(Bloomberg) -- A utility-backed coalition in California has a new argument to slash incentives for rooftop-solar systems in the Golden State: The renewable sector, it says, doesn’t need the subsidy to grow because of support in the new federal climate bill.

“With more generous federal subsidies flowing to the solar industry, it is now indefensible for renters and low-income Californians to continue to pay higher electricity bills simply to pad the projected profits of publicly traded rooftop-solar companies,” said Kathy Fairbanks, a spokeswoman with Affordable Clean Energy for All, in a statement Thursday. The group also includes electrical labor unions, business and community groups.

Read More: California Seeks More Time to Overhaul Rooftop-Solar Subsidy

The landmark climate legislation, signed into law by President Joe Biden this week, adds a new potential wrinkle to a fight over a California incentive that helped mainstream rooftop solar in the state. The so-called Inflation Reduction Act ensures years-long tax credits for home solar and batteries.
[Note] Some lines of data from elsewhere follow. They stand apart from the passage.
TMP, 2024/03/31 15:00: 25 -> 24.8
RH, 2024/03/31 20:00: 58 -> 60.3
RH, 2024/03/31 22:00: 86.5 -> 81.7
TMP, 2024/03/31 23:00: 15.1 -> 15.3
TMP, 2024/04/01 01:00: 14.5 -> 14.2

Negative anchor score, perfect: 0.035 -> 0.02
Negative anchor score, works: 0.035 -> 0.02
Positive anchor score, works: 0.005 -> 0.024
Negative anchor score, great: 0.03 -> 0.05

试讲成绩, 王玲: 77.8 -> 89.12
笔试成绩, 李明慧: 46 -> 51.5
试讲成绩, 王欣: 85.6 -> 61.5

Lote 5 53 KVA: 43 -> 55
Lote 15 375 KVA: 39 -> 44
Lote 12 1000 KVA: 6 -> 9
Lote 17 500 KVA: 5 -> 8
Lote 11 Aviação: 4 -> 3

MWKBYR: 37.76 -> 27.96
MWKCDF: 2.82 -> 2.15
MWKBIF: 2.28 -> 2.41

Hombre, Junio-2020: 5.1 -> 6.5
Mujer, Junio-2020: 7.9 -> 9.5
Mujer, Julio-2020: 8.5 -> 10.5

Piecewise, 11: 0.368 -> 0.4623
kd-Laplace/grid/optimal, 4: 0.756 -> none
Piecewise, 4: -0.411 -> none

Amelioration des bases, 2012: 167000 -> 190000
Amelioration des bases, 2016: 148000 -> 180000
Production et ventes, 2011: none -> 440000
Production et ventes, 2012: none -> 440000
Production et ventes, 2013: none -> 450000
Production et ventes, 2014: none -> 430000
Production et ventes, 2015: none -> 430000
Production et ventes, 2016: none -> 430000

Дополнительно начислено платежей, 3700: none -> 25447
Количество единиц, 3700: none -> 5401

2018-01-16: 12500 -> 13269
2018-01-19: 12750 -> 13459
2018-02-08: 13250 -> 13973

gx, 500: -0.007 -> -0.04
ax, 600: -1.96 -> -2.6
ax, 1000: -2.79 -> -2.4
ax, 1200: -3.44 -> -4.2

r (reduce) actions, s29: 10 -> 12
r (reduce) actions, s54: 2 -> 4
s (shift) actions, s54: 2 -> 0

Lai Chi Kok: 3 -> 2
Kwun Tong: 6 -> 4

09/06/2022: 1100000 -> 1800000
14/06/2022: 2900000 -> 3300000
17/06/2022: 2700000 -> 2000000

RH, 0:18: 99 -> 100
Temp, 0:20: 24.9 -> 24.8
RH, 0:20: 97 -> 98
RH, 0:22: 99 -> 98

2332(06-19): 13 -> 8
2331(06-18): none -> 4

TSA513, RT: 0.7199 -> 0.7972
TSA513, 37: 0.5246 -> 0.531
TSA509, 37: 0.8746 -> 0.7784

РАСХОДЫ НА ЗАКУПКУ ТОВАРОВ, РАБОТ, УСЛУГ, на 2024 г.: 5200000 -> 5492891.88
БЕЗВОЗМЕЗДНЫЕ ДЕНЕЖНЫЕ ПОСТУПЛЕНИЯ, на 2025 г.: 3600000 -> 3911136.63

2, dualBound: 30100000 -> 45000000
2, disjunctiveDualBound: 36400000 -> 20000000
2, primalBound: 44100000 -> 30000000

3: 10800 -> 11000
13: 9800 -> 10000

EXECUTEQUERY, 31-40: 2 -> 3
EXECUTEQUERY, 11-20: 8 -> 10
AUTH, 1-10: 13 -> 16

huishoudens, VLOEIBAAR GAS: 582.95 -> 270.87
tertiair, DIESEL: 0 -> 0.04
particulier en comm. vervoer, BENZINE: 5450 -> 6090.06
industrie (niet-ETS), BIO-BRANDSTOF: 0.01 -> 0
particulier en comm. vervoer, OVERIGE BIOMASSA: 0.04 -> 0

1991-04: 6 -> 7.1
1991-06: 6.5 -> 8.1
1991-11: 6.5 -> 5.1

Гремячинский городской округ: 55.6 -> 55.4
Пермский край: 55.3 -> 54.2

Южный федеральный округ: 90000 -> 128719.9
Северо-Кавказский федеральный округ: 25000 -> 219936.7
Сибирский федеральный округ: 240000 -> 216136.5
The rooftop-solar industry contends that those federal benefits would be canceled out if California adopts a plan proposed by a regulator to cut the existing state-level incentives that haven driven growth in the industry.

An initial proposal by the California Public Utilities Commission would reduce rooftop incentives by as much as 80%—and required a new monthly fee for residents who install solar. The utilities generally back this proposal. Wood Mackenzie, a research firm, said that plan would have cut that market in half by 2024.

“In California—which drives the rooftop-solar market nationwide—all of that promise will be lost if the CPUC makes rooftop solar too expensive for regular consumers,” said Bernadette Del Chiaro, executive director of the California Solar & Storage Association, in an email Friday.